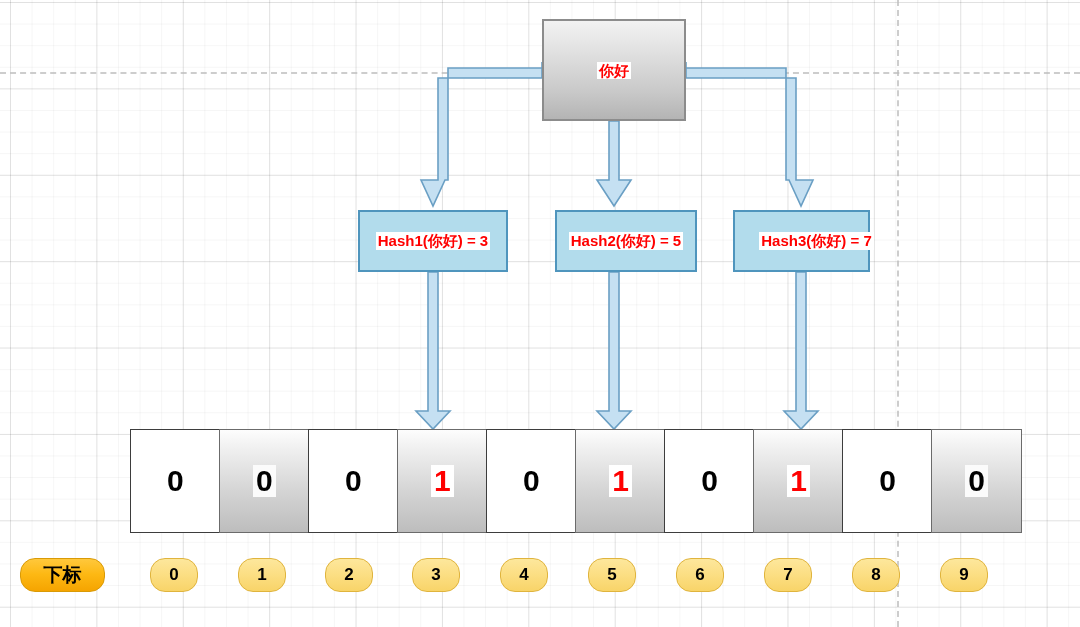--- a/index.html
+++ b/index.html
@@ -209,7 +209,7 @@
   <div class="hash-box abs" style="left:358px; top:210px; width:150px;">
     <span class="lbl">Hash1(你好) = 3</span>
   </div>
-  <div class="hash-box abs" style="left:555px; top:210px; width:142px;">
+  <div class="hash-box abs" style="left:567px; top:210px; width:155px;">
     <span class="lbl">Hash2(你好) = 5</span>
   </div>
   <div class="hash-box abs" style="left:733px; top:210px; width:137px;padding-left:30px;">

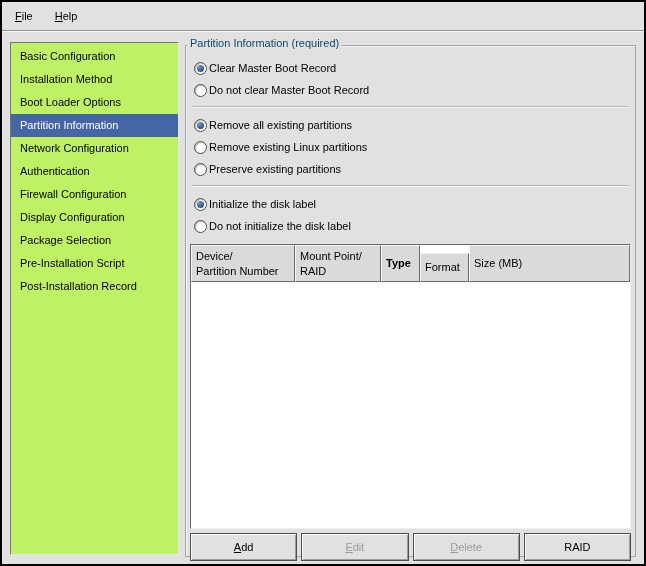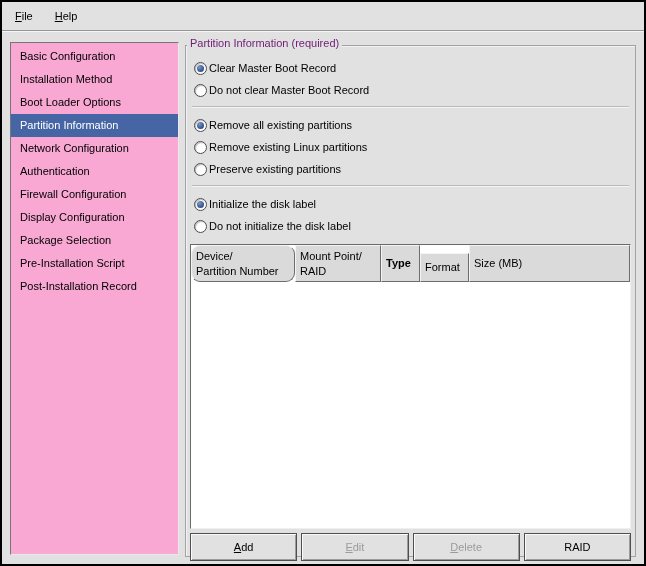--- a/index.html
+++ b/index.html
@@ -61,7 +61,7 @@
     top: -9px; left: 1px;
     padding: 0 3px;
     background: #e1e1e1;
-    color: #701a75;
+    color: #0c4a6e;
     white-space: nowrap;
   }
   .frame-content {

TASK REQUIREMENTS:
Only lines containing the word "class" should be copied from the material above.

YOUR SOLUTION:
   <div class="hash-box abs" style="left:358px; top:210px; width:150px;">
     <span class="lbl">Hash1(你好) = 3</span>
-  <div class="hash-box abs" style="left:555px; top:210px; width:142px;">
+  <div class="hash-box abs" style="left:567px; top:210px; width:155px;">
     <span class="lbl">Hash2(你好) = 5</span>
   <div class="hash-box abs" style="left:733px; top:210px; width:137px;padding-left:30px;">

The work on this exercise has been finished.